■ Text block ■
>>>

Physics-Informed Audio-Geometry-Grid Representation Learning for Universal Sound Source Localization¶
Conference: ICLR 2026
OpenReview: https://openreview.net/forum?id=bWXpJFesLS
Code: TBA
Area: Audio Representation Learning / Sound Source Localization
Keywords: Sound Source Localization, Representation Learning, Physical Priors, Microphone Array, Geometry Invariant
TL;DR¶
This paper proposes AGG-RL, which projects "Audio-Geometry Representations" and "Grid Representations" into a shared latent space and generates spatial spectra via inner product similarity. Combined with two physical prior components (Learnable Non-uniform DFT and Relative Microphone Position Encoding), it achieves universal sound source localization without retraining for any array geometry or DOA grid, significantly outperforming existing methods on unseen arrays.

<<<

(Bounding box coordinate data)
>>>

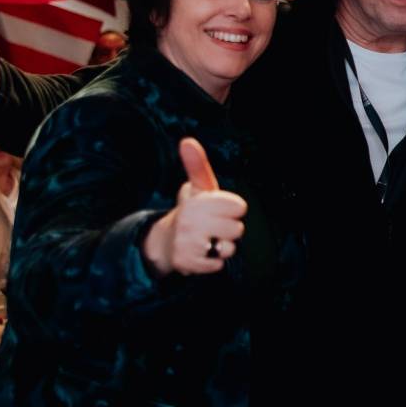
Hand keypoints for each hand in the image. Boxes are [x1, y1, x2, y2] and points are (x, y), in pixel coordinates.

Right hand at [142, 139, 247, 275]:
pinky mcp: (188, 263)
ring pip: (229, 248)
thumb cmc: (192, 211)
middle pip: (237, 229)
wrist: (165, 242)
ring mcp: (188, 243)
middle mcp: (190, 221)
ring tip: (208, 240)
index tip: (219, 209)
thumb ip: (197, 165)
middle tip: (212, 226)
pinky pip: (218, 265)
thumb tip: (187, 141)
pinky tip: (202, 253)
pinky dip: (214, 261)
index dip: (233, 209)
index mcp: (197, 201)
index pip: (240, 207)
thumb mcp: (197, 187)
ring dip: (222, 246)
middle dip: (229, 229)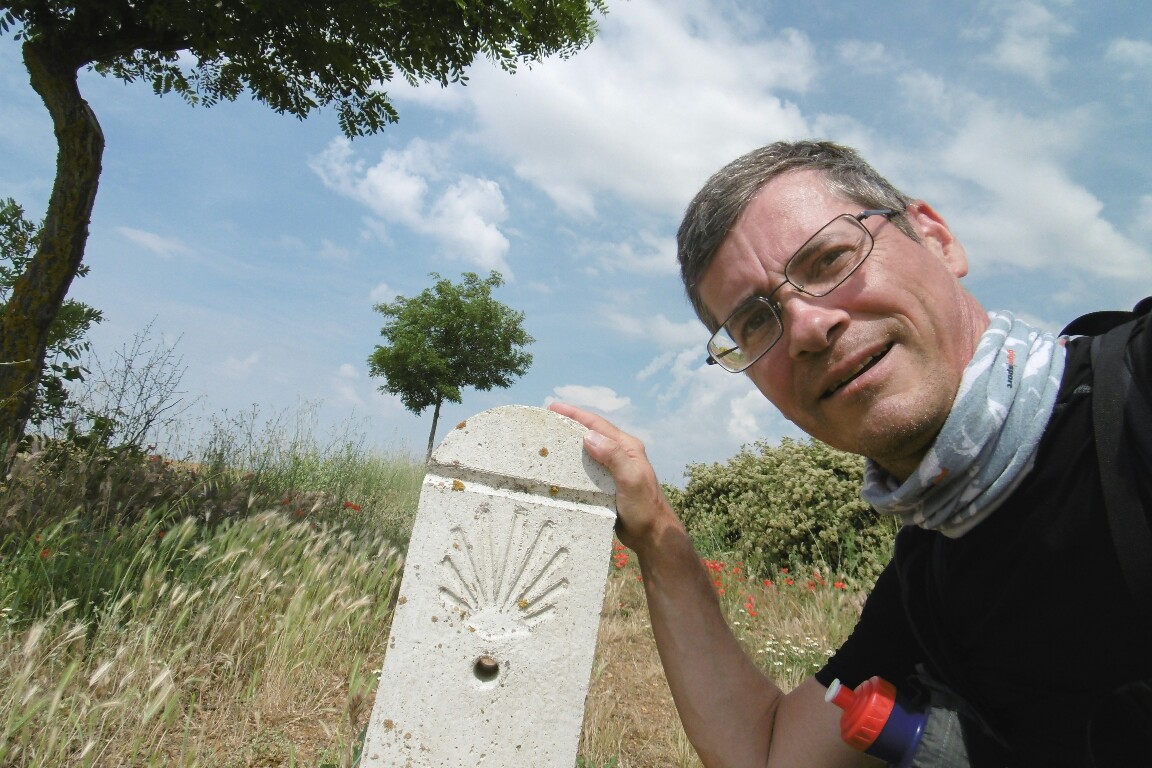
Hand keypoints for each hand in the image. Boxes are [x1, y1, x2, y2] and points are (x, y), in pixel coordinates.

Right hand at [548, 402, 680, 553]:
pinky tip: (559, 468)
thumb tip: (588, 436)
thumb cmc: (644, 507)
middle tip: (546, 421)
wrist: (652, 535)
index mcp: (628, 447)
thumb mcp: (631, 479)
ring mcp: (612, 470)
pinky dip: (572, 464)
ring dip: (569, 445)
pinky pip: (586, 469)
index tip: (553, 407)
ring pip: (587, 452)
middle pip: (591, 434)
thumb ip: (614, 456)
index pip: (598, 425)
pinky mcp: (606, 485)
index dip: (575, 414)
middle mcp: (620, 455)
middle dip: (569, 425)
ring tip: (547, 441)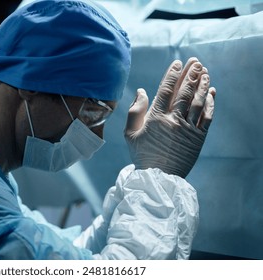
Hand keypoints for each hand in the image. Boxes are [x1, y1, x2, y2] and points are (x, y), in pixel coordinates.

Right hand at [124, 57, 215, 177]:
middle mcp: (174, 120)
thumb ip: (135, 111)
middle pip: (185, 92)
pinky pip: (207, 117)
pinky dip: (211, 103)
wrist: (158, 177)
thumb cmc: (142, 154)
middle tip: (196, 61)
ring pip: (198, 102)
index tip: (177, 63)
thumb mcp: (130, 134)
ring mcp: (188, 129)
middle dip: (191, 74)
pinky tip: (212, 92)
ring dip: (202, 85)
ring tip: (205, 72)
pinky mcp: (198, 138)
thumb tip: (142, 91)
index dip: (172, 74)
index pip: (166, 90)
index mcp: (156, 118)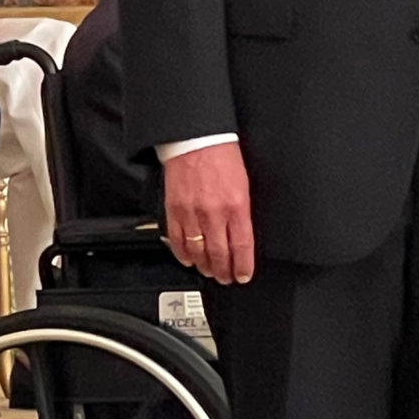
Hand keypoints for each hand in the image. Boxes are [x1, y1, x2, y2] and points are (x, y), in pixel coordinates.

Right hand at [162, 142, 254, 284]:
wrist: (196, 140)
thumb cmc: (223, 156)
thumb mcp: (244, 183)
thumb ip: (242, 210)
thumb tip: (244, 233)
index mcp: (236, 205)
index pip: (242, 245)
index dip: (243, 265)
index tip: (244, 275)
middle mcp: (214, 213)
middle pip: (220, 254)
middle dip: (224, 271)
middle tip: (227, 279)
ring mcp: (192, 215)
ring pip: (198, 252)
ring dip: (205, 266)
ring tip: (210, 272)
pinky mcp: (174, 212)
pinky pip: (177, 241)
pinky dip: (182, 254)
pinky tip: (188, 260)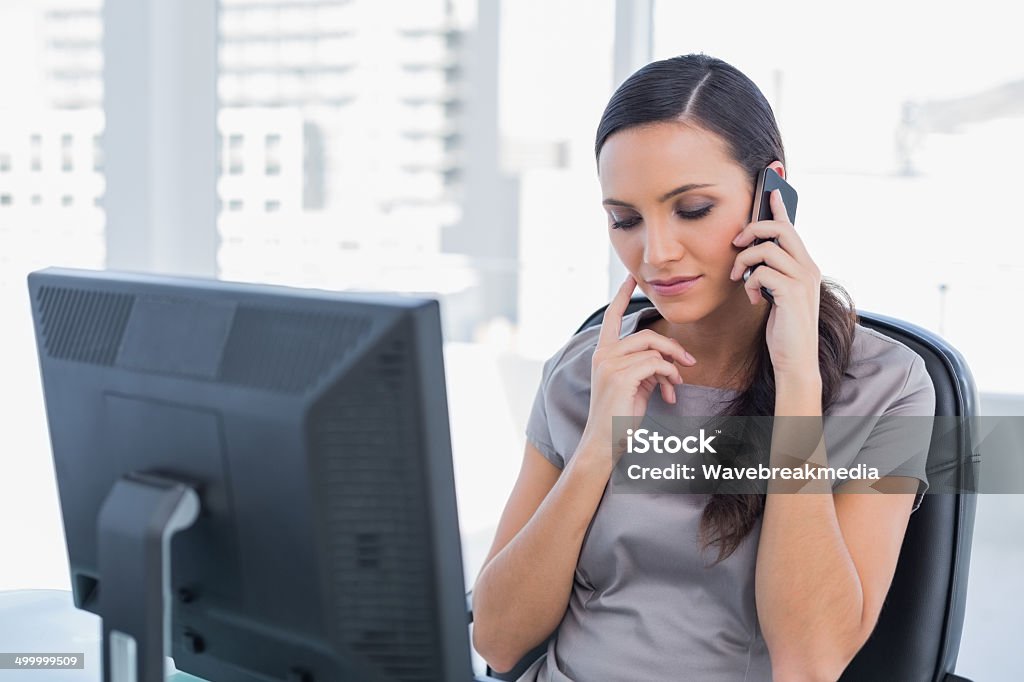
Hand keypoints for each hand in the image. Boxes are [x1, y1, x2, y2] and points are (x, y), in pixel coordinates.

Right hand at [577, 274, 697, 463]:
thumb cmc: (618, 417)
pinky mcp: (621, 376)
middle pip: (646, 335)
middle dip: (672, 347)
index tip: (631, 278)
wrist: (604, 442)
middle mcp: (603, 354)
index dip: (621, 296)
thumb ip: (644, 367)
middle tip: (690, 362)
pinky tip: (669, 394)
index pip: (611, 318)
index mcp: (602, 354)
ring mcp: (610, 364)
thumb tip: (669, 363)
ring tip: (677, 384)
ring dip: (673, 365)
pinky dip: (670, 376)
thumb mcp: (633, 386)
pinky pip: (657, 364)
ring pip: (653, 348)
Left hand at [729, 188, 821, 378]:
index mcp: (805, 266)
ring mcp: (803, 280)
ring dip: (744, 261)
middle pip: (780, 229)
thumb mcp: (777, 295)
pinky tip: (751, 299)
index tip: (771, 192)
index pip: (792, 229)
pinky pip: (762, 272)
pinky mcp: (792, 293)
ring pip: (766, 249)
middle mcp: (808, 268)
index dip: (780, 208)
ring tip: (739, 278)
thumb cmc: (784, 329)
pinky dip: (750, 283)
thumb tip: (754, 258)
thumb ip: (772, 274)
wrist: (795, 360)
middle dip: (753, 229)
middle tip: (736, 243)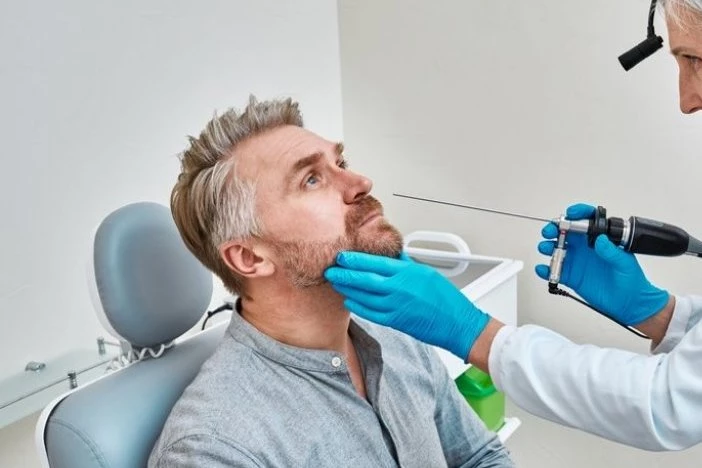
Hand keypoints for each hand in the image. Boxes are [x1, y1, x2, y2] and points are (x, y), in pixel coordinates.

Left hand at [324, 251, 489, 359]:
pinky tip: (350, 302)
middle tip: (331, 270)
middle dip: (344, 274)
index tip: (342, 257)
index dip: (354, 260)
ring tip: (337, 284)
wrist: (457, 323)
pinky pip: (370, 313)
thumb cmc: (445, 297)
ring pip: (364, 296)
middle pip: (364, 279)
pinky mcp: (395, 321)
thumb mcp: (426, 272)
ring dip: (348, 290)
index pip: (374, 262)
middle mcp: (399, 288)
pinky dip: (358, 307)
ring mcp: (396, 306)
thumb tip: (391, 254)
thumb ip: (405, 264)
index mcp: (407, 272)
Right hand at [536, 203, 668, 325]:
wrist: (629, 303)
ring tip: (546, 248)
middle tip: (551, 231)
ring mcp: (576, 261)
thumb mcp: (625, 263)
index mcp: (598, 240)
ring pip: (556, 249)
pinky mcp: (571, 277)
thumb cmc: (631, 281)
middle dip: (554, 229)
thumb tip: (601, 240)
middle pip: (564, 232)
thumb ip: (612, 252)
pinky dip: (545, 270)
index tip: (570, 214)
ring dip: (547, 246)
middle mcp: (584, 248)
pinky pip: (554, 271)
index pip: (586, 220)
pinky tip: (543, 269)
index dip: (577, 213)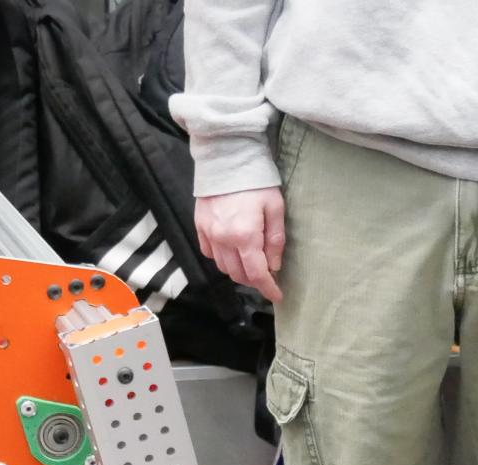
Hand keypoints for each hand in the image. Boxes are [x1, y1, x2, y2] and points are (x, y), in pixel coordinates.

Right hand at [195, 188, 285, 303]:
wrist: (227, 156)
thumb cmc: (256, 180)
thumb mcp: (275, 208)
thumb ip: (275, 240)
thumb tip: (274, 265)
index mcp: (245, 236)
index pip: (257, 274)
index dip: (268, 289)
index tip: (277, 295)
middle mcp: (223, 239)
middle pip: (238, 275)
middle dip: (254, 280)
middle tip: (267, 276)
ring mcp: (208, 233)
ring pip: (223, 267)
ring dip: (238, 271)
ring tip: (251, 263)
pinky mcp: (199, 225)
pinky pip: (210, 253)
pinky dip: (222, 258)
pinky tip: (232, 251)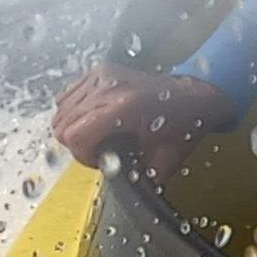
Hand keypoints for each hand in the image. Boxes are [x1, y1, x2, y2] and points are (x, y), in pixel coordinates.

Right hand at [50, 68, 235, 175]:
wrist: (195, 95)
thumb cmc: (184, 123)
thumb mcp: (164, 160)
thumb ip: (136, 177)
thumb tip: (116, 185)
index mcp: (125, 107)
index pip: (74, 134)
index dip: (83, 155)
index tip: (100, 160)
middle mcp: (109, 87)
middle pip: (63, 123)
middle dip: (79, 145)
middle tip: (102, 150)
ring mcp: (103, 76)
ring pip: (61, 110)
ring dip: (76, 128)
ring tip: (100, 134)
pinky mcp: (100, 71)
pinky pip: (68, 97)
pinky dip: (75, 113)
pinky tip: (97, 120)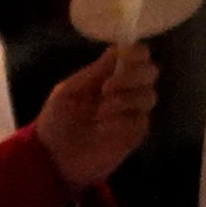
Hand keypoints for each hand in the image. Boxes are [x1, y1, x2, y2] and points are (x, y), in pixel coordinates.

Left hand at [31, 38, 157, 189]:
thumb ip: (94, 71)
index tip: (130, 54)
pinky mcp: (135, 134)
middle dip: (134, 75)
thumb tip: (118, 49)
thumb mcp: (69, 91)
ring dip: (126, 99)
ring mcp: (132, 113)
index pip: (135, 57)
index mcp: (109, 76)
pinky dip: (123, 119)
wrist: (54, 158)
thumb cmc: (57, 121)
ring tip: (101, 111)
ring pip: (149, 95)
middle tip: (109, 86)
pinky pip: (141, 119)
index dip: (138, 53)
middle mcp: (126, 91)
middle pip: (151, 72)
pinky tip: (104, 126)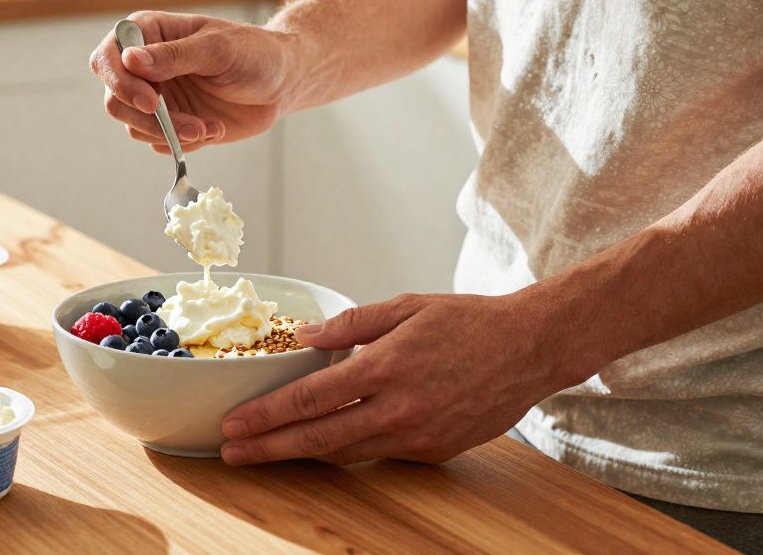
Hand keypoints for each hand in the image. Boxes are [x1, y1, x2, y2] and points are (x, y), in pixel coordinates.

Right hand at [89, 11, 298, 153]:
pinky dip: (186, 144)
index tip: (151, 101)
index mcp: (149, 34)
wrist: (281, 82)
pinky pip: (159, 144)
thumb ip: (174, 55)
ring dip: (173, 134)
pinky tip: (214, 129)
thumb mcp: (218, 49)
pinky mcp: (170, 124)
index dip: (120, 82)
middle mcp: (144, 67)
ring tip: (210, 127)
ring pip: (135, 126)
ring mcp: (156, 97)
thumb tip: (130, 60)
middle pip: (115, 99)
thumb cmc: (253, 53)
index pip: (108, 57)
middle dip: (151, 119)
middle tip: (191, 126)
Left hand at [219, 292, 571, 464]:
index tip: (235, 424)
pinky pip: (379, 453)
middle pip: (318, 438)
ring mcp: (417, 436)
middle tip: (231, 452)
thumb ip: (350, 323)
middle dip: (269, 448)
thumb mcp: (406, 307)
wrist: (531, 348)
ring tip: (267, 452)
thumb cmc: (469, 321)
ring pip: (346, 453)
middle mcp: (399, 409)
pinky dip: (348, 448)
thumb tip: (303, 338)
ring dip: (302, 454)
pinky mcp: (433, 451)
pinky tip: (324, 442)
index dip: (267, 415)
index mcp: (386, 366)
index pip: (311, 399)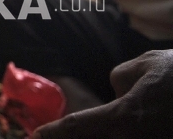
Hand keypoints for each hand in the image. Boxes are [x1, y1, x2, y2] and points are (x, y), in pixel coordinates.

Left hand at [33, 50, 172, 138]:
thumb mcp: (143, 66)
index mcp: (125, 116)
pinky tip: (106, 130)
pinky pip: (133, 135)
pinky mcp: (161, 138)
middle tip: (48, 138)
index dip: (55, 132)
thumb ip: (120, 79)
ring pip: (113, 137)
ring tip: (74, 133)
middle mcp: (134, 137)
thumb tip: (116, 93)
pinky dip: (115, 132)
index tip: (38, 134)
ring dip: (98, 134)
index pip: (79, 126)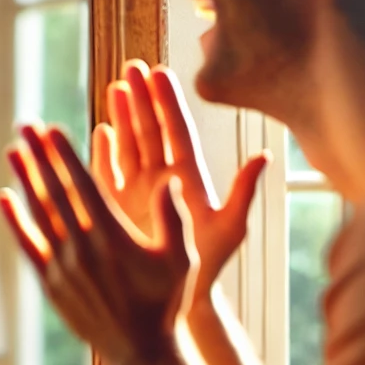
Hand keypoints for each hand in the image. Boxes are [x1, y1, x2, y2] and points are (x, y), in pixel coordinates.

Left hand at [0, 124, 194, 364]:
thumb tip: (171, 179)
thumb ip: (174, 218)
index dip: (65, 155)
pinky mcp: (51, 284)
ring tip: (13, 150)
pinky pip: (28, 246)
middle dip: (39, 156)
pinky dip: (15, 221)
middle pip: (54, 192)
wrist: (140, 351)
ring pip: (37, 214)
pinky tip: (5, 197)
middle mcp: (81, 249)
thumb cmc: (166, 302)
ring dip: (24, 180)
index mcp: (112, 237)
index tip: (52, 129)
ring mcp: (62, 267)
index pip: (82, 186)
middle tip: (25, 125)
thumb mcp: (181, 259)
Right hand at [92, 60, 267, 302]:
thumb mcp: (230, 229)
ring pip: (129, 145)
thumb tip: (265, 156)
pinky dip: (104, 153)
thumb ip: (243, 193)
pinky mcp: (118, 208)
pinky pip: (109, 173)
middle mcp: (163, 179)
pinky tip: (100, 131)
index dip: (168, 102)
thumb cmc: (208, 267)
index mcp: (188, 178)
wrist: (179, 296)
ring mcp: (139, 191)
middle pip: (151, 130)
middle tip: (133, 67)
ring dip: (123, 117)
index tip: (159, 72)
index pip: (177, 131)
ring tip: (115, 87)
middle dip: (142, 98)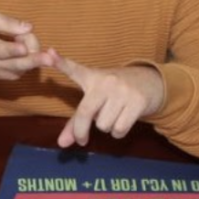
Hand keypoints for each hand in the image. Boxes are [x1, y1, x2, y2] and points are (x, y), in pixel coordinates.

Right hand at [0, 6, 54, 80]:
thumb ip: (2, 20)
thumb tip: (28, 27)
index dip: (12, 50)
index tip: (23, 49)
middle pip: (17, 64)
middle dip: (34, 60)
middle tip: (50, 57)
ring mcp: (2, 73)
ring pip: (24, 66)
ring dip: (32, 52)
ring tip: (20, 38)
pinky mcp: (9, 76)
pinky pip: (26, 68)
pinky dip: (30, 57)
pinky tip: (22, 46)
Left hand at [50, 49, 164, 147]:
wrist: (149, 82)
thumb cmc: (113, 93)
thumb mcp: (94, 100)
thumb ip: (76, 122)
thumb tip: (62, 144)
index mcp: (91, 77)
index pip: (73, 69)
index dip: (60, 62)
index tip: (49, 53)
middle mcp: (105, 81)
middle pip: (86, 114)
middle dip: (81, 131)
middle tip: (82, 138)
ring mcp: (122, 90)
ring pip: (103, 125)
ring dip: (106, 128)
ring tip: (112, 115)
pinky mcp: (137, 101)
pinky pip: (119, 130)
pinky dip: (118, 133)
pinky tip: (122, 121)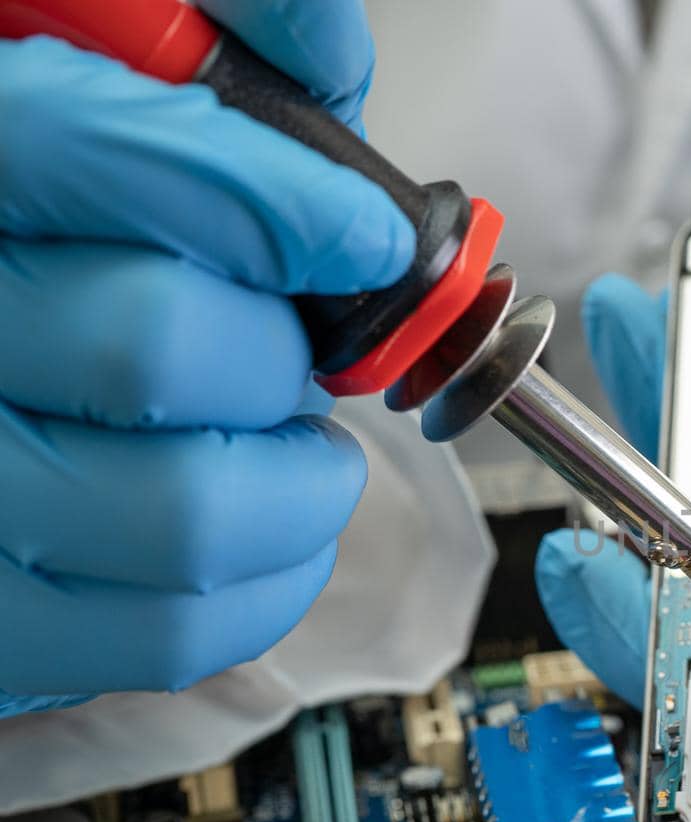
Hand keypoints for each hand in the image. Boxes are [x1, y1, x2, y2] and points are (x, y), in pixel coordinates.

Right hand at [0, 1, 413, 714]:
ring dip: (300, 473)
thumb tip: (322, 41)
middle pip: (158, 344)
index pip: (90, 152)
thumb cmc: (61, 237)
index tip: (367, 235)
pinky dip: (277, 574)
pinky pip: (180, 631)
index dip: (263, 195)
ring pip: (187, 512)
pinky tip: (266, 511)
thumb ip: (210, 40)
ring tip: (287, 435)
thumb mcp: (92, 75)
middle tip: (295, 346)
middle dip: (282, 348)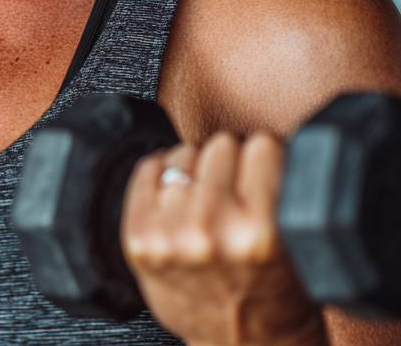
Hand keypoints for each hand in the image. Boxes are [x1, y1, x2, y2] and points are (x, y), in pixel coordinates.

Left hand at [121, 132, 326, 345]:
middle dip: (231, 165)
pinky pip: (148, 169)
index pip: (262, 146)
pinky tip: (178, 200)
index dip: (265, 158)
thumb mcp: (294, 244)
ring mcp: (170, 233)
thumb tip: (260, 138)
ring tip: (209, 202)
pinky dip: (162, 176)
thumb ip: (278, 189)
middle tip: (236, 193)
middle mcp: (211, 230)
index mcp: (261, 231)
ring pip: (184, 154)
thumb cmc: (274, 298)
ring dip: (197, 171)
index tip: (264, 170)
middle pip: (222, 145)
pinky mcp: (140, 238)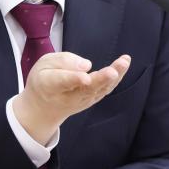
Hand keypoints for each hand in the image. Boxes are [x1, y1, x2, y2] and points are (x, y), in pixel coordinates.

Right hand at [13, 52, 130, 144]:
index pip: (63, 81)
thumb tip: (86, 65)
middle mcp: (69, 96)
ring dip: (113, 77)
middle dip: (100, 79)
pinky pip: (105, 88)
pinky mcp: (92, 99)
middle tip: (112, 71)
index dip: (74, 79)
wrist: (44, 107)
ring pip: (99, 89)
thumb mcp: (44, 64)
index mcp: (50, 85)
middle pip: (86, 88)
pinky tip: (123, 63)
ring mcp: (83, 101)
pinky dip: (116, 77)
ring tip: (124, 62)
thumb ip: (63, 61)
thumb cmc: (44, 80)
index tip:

<<<

■ Complete the following ■
(a) List every keyword given in the sound source localization summary.
(b) In the sound source localization summary, what two physical prior components are combined with AGG-RL?
(c) Write the next part of the sound source localization summary, picking up after its TL;DR paragraph.
The lines have no connection to the sound source localization summary.

■ Answers for each item ■
(a) Sound Source Localization, Representation Learning, Physical Priors, Microphone Array, Geometry Invariant

(b) Learnable Non-uniform DFT and Relative Microphone Position Encoding.

(c)
Background & Motivation¶
Background: Sound Source Localization (SSL) aims to estimate the Direction of Arrival (DOA) of sound sources. Traditional methods (GCC-PHAT, MUSIC, SRP-PHAT) rely on Inter-channel Phase Differences (IPD) to infer Time Difference of Arrival (TDOA). Deep neural network methods have become mainstream as they learn more robust representations that often outperform traditional methods.
Limitations of Prior Work: Most DNN-based methods are "locked" by two factors: ① dependency on specific microphone array geometries (requiring retraining for different arrays); ② dependency on predefined DOA grids (requiring retraining for different grid resolutions). Existing "geometry-invariant" and "grid-flexible" methods only mitigate one half of the problem; none are robust to both arbitrary geometries and arbitrary grids simultaneously.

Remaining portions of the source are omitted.